Which requires training and space.

Incorrect Bridget Phillipsen has stated she wants fewer children in specialist provision and more send children educated for in mainstream schools.

MsMarch · 01/02/2025 10:49

I have no issue with SEND children being educated in mainstream schools. The problem is that it can't be done without a significant increase in the amount of specialist support available including resources and training.

Someone said something about 5 children in a reception class being non verbal. In DD's class there was one boy who was not completely, but largely, non verbal. But mainstream has absolutely been right for him - he was diagnosed with ASD in year 1 or 2 but has come out of his shell, has a small but lovely group of friends and even had a line in the last year group performance! INtereestingly, in the same class was a girl who also has ASD and while on the surface her needs were fewer, that was harder and she has subdsequently moved to a different school where I believe she is doing very well. I noticed at school events right up to year 3 that she basically needed constant 1-2-1 attention which simply isn't practical usually.

But to manage this at a higher level, schools need a lot more resources.

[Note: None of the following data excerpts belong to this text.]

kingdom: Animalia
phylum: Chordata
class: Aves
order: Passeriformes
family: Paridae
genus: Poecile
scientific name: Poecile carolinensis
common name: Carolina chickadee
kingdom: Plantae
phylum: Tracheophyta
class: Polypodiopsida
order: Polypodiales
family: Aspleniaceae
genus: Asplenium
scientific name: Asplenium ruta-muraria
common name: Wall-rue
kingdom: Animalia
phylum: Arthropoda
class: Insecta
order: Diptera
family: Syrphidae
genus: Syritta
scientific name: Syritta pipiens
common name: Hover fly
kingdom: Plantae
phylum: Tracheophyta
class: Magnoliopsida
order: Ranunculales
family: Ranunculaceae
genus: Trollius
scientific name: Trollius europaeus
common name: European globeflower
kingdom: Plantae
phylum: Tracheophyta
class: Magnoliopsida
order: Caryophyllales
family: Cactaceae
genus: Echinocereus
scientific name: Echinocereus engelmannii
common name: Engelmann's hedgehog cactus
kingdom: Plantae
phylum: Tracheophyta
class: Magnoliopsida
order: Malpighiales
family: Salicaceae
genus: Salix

DS has ADHD which has brought some challenges with academics etc. He is slowly but surely catching up, which is great. But at his very large secondary school, they are able to support 20-25 children like him per year group (about 10%) by offering an option for a small number of children to do fewer GCSEs and instead get extra support (with a teacher) during the 9th GCSE lesson time. I think that's quite a lot, but it means if they had more children with additional needs, or children with much more significant additional needs, they'd be very unlikely ot be able to offer a similar level of support.

Littoralzone · 01/02/2025 11:20

What is also an issue is that many people are setting up independent businesses to advise schools. Some are not actually that knowledgeable. Many people are making a lot of money from children with send.

This reminds me of someone I know who was diagnosed with autism in her forties and within a year was being paid by the LA to go into schools to teach them about autism with all the enthusiasm of a new convert. She had had no training herself in that time and wasn’t just telling them about how she personally experienced autism - she was claiming to be an expert in autism and neurodiversity however it presented. Her only knowledge other than her experience of her own autism was what she had gleaned from activist groups.